The Hollywood Reporter explains:
With the aim of strengthening the local film industry, the Dominican Republic
promulgated Law 82-13, which solidifies and improves the existing film
incentive framework by expanding the scope, term and liquidity of the
competitive 25 percent tax credit on all above and below the line
expenditures related to the production of feature films and TV series.
Announced last Friday, the new legislation is expected to generate direct
and indirect economic output exceeding $1.2 billion, as well as creating
more than 25,000 new high value-add jobs, within the next five years.
The new set-up includes a 100 percent income tax deductibility for Dominican
corporate taxpayers of their investments in eligible Dominican film production
companies, with a maximum direct offset of 25 percent of their year income tax
liability.

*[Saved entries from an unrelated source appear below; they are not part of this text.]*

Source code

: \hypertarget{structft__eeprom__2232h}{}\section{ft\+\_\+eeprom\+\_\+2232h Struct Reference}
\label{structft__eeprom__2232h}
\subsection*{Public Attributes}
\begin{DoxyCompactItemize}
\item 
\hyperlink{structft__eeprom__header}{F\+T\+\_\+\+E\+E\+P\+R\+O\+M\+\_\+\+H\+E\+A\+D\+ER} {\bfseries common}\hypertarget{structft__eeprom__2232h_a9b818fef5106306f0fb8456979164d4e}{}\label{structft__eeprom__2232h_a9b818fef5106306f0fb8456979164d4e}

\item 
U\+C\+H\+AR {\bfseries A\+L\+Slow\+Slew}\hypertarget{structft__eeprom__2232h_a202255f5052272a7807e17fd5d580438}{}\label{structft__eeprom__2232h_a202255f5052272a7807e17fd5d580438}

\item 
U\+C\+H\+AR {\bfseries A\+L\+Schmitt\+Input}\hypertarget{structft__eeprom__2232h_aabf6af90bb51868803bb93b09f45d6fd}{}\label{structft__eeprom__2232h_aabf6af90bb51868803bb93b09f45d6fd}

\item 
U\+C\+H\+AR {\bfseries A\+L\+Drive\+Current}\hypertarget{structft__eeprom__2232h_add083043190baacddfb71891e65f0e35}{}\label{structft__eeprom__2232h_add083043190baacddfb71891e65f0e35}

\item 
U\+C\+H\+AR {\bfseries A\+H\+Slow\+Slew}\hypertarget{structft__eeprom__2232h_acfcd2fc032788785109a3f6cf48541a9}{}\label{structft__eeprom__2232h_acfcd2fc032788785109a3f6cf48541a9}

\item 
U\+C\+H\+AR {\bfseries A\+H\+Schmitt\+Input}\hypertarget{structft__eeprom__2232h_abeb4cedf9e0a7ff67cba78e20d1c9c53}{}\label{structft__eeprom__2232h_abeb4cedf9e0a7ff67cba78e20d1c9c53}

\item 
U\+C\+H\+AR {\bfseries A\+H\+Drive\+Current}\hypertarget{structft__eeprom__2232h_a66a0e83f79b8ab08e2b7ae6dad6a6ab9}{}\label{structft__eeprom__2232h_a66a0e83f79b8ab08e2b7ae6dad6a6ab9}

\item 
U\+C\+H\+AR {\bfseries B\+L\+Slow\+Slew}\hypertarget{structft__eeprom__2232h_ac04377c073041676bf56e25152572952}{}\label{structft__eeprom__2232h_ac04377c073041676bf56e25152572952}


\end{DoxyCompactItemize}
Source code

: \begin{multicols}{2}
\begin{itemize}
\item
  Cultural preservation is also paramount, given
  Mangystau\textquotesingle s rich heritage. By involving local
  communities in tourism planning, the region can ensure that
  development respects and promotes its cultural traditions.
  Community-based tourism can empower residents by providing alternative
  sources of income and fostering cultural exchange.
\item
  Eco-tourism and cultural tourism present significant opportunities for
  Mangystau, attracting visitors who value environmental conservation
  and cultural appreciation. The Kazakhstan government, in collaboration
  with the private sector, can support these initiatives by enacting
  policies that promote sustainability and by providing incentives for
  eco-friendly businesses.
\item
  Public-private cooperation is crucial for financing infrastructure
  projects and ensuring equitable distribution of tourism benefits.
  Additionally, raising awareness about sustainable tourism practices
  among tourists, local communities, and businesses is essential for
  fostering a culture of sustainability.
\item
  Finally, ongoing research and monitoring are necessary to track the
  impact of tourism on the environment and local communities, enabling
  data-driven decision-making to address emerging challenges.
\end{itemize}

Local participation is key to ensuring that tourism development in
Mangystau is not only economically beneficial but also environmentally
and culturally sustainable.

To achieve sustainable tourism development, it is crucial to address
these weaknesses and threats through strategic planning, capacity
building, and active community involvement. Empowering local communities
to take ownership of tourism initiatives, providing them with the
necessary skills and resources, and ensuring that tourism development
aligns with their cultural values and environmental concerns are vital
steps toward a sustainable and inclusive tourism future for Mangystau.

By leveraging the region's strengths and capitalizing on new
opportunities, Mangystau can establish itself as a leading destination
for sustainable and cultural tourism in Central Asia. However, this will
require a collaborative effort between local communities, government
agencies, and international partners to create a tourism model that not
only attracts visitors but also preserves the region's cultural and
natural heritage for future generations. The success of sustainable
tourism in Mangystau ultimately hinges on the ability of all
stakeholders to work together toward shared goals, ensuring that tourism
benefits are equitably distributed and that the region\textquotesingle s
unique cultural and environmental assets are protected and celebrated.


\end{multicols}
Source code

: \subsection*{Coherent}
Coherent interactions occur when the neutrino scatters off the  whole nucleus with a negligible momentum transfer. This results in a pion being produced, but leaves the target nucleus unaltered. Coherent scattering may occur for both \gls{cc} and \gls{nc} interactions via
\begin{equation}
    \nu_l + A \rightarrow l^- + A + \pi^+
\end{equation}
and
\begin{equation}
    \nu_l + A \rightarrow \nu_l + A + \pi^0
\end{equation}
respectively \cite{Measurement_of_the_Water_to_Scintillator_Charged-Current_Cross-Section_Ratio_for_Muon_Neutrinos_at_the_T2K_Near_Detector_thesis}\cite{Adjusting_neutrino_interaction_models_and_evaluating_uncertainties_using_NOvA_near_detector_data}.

This provision alone is expected to generate a significant funding base
for eligible Dominican film productions, which must adhere to certain cultural
requirements such as a Spanish language majority and production location in
the DR.
Finally, a substantial long-term 100 percent income tax exemption, for a period
of up to 15 years, is granted to investors promoting the development of new industry
related infrastructures (studios, movie theaters, etc.), and to distribution and technical
service providers that will establish their business in the country.
Earlier this year, the Dominican Republic film industry received a strong input when
the International Finance Corporation, a member of the World Bank Group, announced
a direct investment of $20 million in Dominican-based company Indomina Group, in
addition to facilitating $10 million through a loan syndication placed in the international
banking market.
Indomina is currently undergoing a $70 million construction of Pinewood Indomina Studios
in the Dominican Republic, and will reach a total invested value in the state-of-the-art
infrastructure of $70 million once the construction of the first phase is completed by the
end of this year. The studio’s brand new 60,500-sq. ft. water effects facility was
inaugurated a few weeks ago by Indomina chairman Felipe Vicini, together with
DR president Danilo Medina and Rt. Hon. Hugo Swire, minister of the U.K.
Foreign Office.
“The competitiveness of the Dominican Republic as a preferred film and TV
production destination is a result of an array of the fiscal measures offered
in the country,”
said Vicini, who added that this set of film incentives is a key component to allow
film and TV content producers to partially finance their projects.